During the program, the host teachers work as adjunct professors and receive a stipend from Wilmington University; they review lesson plans with the student teachers, go over their instruction and check in at meetings with university staff.
The group said that when student teachers stay at school from the beginning all the way to clean up at the end, it makes a big difference.
“My resident actually was here, helping me get my classroom ready, over the first couple of days of school when you’re establishing those routines,” said Nicole Johnson, a fourth-grade teacher at North Dover. “Really, that sets up the whole school year for you.”
The residents build a rapport with their students from the start, she said. They can watch the children grow, and mark their own progress as well.
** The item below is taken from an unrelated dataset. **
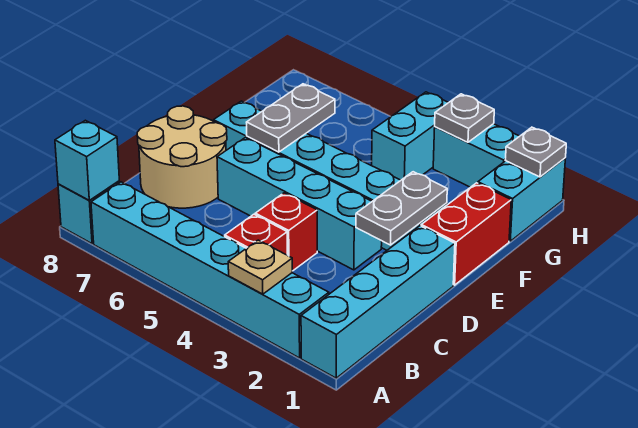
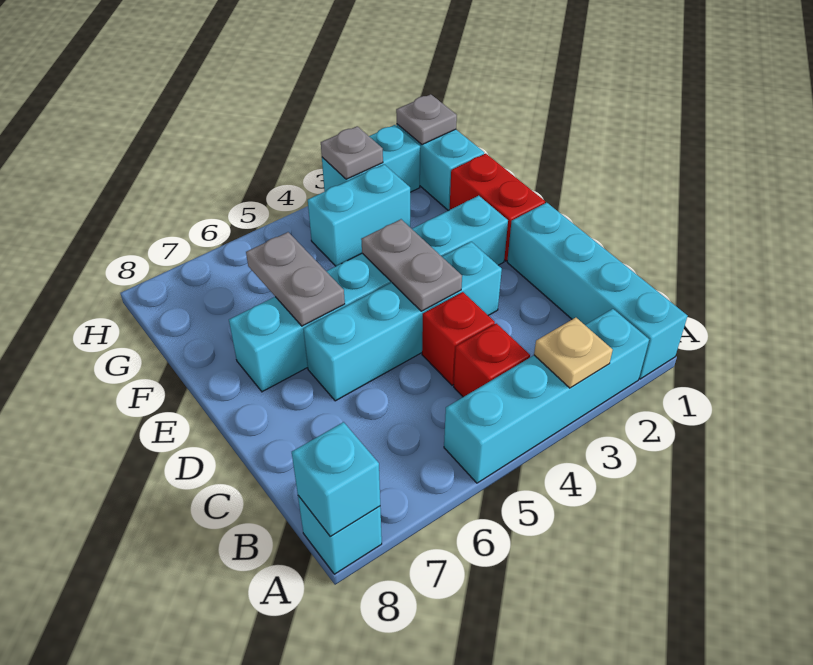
cyan brick A2:A7 level 1 -> cyan brick A2:A5 level 1
tan round brick C7:D8 level 1 -> none
grey plate D2:E2 level 2 -> grey plate D4:E4 level 2
cyan brick G4:H4 level 1 -> cyan brick G3:G4 level 1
“The other beauty of it is, they’re not just confined to that classroom. They act as a team. They rotate around,” Mr. DiEmedio said.
“Someone might have a strength relative to teaching strategy. He or she can share that with all of the group as opposed to expecting one mentor teacher to know everything and to transport that knowledge to one individual.”
It’s a “total immersion” in teaching, said Betty Wyatt-Dix, a residency supervisor at Wilmington University.
Students learn about day-to-day life as a teacher, right down to using school software.
“She is into it just as much as I am. She is helping to put the grades in, doing everything that she needs to do,” said teacher Julie Powell.
Next steps
“That is the hidden side of it that I never got to experience during my student teaching.”
In the coming months, Wilmington University plans to expand the residency program and add more partners.
It was supported in part by $230,000 in Race to the Top grant funds, which the state Department of Education awarded to Wilmington University’s teacher prep programs.
Because the program is mostly paid for with student tuition, the cost of growing it should not be prohibitive, university officials said.
The main problem, officials noted, is finding students who can afford the year-long, unpaid internship.